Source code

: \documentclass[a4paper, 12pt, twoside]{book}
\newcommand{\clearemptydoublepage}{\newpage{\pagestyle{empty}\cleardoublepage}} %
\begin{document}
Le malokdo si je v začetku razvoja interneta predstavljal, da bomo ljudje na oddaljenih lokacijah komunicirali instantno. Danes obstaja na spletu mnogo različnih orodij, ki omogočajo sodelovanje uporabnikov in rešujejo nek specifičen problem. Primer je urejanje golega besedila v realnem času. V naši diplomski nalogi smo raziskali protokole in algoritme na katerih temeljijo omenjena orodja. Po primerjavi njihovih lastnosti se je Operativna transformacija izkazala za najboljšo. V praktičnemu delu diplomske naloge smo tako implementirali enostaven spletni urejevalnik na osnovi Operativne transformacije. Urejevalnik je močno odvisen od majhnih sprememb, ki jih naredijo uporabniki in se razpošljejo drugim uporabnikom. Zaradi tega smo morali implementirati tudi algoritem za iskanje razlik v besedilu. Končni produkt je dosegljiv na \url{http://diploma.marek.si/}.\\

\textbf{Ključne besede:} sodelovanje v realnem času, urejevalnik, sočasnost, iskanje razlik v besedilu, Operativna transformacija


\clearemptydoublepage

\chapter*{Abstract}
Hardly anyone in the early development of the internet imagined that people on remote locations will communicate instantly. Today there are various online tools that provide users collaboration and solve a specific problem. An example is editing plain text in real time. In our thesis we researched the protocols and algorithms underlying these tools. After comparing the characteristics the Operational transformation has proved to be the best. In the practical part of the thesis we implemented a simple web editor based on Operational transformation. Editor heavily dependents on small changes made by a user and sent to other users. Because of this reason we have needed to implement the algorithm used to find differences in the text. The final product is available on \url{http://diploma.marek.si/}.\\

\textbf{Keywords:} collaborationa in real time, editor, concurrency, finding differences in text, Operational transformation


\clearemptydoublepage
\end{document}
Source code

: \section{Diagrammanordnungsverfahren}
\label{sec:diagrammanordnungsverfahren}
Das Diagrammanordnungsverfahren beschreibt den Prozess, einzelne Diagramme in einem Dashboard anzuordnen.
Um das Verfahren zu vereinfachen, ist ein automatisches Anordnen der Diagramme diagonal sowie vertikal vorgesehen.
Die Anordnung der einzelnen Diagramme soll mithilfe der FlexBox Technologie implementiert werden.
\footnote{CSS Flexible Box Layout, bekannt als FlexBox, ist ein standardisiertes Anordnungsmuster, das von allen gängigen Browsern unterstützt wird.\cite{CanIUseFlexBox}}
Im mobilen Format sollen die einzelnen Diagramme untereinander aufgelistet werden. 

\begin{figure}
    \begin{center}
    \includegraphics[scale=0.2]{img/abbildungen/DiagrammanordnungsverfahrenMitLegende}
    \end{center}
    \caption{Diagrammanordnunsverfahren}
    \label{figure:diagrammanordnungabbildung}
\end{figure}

_ _ _ _ _ _ _

ABOUT THIS EXERCISE = Look for "begin" in each line of the material, then copy the lines where it is found.

ANSWER FOR THIS EXERCISE =
\begin{document}
\begin{figure}
    \begin{center}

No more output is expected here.